The next thing I found was that more people are being found guilty of rape: up from 655 in 2002 to 728 in 2005. Conviction rates are falling only because allegations have jumped by 40 per cent in that period.

What explains this staggering increase in allegations? Women seem more willing to report, now that many police forces have become more sensitive. Much good work has been done, with purpose-built sexual assault referral centres, the option of prerecording testimony and the end of cross-examination by the defendant. But there are two other factors. The Sexual Offences Act 2003 changed the definiton of rape to include oral sex, something that the Criminal Bar Association says has greatly boosted allegations. And the culture of binge drinking has blurred boundaries. More than four out of five rape allegations are made against friends or acquaintances; more than half of those are fuelled by alcohol and/or drugs.

Two years ago a judge threw out the case of a woman who admitted that she had been too drunk to remember whether she had consented to sex or not. She then claimed that her consent would have been meaningless anyway, because she was so inebriated. This case created waves of outrage among victim groups. But instead of treating it as a watershed, one that demonstrated the law could go no further, the Government ran scared. It had already redefined consent, to mean agreement rather than the absence of a refusal. Now it wants to ensure that no agreement can be taken as consent if it is given under the influence of alcohol. In our zeal to protect women, are we going to legislate so that a drunken man is accountable for his deeds, but a drunken woman is not? Why do we encourage women to see themselves as victims? This week I met a mother whose teenage daughter and friend had gone out on the razzle. The friend went to bed with a man and the next day was full of regret. She called: would her friend go with her to the police? The mother was horrified. “They were drinking to lower their sexual inhibitions,” she said. “The girls have to take responsibility too, for abdicating their responsibility to stay sober.” The girl was genuinely distressed. But the mother had a point.

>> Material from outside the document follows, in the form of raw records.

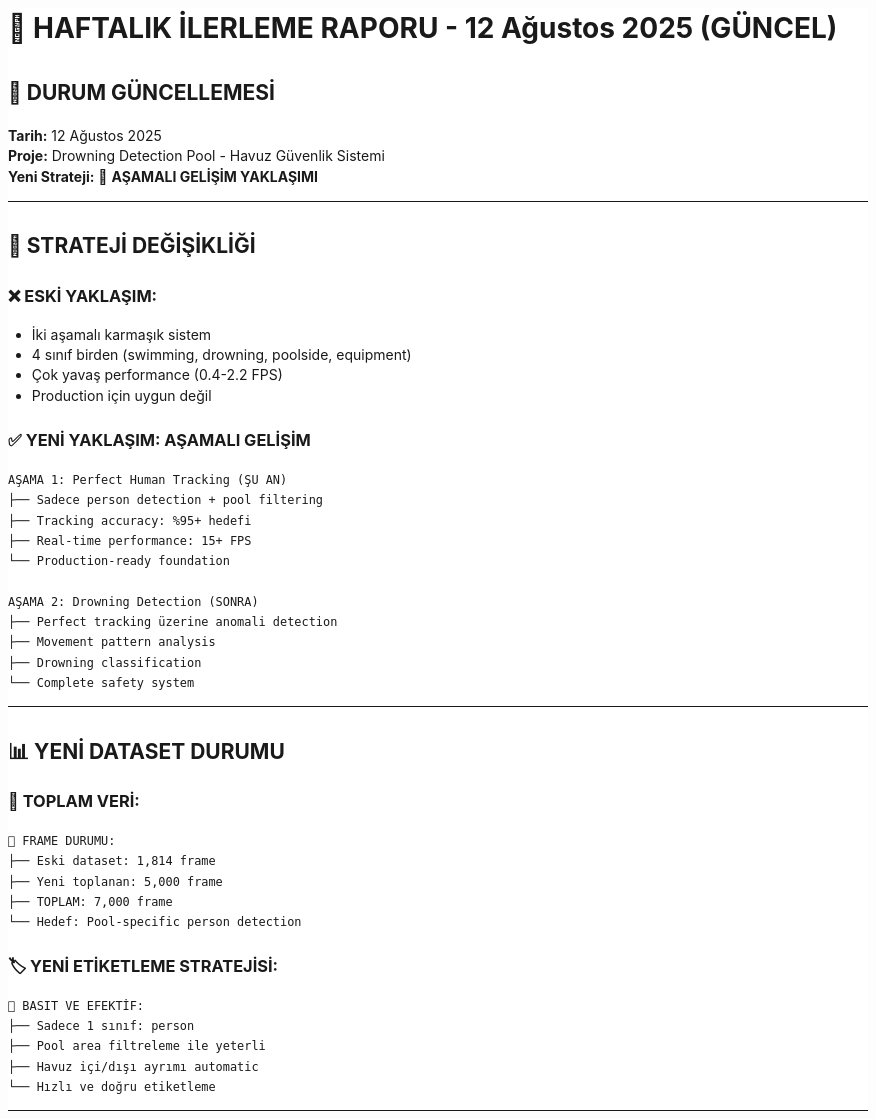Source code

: # 📅 HAFTALIK İLERLEME RAPORU - 12 Ağustos 2025 (GÜNCEL)

## 🎯 DURUM GÜNCELLEMESİ
**Tarih:** 12 Ağustos 2025  
**Proje:** Drowning Detection Pool - Havuz Güvenlik Sistemi  
**Yeni Strateji:** 🚀 **AŞAMALI GELİŞİM YAKLAŞIMI**  

---

## 🔄 **STRATEJİ DEĞİŞİKLİĞİ**

### ❌ **ESKİ YAKLAŞIM:** 
- İki aşamalı karmaşık sistem
- 4 sınıf birden (swimming, drowning, poolside, equipment)
- Çok yavaş performance (0.4-2.2 FPS)
- Production için uygun değil

### ✅ **YENİ YAKLAŞIM: AŞAMALI GELİŞİM**
```
AŞAMA 1: Perfect Human Tracking (ŞU AN)
├── Sadece person detection + pool filtering
├── Tracking accuracy: %95+ hedefi
├── Real-time performance: 15+ FPS
└── Production-ready foundation

AŞAMA 2: Drowning Detection (SONRA)
├── Perfect tracking üzerine anomali detection
├── Movement pattern analysis
├── Drowning classification
└── Complete safety system
```

---

## 📊 **YENİ DATASET DURUMU**

### 🎯 **TOPLAM VERİ:**
```
📸 FRAME DURUMU:
├── Eski dataset: 1,814 frame
├── Yeni toplanan: 5,000 frame
├── TOPLAM: 7,000 frame
└── Hedef: Pool-specific person detection
```

### 🏷️ **YENİ ETİKETLEME STRATEJİSİ:**
```
🎯 BASIT VE EFEKTİF:
├── Sadece 1 sınıf: person
├── Pool area filtreleme ile yeterli
├── Havuz içi/dışı ayrımı automatic
└── Hızlı ve doğru etiketleme
```

---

I do not wish to trivialise acquaintance rape. There is no doubt that it can be just as traumatic as stranger rape, the cold-blooded and cold-sober attack that many people imagine, but which accounts for relatively few cases. But there is a good reason why acquaintance rapes are much harder to prosecute. With no witnesses and no circumstantial evidence, only one person’s word against another, the law must navigate tricky territory. Juries are the best people to do so — and they do convict, contrary to what we keep being told. The Government’s new definition of consent would skew the law out of their hands; and that would be quite wrong.

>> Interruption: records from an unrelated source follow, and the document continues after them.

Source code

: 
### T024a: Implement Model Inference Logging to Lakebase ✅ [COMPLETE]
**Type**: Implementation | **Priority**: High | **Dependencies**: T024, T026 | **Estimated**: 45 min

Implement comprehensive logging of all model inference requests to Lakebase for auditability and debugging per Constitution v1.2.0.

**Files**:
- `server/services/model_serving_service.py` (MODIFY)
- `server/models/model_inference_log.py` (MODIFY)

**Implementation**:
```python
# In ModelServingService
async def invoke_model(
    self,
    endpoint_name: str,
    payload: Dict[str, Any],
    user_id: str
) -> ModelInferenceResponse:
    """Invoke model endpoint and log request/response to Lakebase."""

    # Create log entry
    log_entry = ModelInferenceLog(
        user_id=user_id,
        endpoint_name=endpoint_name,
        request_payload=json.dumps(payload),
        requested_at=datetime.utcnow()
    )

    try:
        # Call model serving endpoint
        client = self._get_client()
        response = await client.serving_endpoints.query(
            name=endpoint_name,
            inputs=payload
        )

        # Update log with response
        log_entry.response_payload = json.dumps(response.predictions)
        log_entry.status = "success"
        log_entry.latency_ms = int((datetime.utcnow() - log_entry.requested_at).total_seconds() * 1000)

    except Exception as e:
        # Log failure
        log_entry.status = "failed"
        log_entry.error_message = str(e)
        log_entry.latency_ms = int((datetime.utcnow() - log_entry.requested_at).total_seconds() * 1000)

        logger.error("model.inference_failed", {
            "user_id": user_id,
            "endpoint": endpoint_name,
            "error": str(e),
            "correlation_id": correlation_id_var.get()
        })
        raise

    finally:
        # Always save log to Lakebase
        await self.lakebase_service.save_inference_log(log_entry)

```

It is important to ask why so few of these cases come to court. Yesterday’s report by the Inspectorate of Constabulary and the Crown Prosecution Service Inspectorate makes clear that there are still huge variations in the way that different police forces deal with rape. And some women are still having to endure outrageously long delays and incompetent legal and medical advice. The report shows that more can be done with forensic doctors and specialist prosecutors. But it also states that no new policies are needed.

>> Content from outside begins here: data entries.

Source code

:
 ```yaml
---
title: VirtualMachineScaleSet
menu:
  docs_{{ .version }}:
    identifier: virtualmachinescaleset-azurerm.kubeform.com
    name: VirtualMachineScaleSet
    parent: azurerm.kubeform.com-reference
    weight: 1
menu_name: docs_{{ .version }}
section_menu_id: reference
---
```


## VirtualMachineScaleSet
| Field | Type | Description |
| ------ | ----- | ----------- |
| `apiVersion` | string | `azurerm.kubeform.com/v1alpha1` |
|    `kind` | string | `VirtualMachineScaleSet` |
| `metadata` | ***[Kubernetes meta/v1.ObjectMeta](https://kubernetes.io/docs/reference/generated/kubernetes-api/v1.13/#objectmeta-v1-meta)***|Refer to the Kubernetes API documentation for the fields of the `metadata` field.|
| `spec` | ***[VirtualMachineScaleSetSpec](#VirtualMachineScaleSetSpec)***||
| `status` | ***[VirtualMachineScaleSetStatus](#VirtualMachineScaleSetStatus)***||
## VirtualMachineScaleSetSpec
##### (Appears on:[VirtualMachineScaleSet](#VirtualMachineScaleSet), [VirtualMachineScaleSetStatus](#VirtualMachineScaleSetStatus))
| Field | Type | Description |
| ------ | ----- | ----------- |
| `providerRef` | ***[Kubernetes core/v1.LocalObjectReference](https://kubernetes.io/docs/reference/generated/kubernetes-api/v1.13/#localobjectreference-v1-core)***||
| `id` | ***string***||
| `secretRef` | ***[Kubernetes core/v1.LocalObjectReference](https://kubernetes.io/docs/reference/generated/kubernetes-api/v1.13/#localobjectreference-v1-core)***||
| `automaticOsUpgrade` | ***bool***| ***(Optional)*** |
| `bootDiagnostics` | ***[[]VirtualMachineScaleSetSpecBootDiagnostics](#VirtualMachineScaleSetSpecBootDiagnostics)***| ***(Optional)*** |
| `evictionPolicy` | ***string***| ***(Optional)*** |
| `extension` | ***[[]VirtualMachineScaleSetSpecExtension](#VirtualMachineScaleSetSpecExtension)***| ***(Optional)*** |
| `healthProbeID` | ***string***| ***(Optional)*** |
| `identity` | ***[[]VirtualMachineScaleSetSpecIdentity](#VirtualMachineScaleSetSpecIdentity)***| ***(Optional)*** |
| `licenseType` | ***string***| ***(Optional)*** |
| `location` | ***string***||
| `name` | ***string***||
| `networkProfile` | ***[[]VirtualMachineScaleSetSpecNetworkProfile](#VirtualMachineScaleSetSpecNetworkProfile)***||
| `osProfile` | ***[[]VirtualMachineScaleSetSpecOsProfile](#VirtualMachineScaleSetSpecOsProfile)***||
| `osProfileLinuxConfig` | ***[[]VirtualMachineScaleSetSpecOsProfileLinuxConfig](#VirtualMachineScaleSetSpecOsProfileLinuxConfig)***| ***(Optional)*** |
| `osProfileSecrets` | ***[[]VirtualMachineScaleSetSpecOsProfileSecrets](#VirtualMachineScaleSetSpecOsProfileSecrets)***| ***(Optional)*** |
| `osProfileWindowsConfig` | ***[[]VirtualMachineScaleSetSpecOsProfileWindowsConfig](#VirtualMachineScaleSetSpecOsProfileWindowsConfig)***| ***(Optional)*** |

I wonder whether the unquestionable horror of rape has simply clouded people’s minds. In rape cases a dramatic growth in allegations, of which very few lead to convictions, is taken as proof that justice system has failed. In cases of alleged teacher assault, it is taken as proof of the opposite. There has been an enormous growth in allegations made against teachers, and fewer than 1 in 200 lead to a conviction. Yet the consensus is that most of those allegations are groundless.

I am the last person to claim that all men are blameless victims of predatory women. I have no doubt that some are still getting away with horrendous crimes. I merely ask that we go back to the data before rushing to dismantle defendants’ rights further. And that we stop portraying juries as weak when they seem to be precisely the opposite.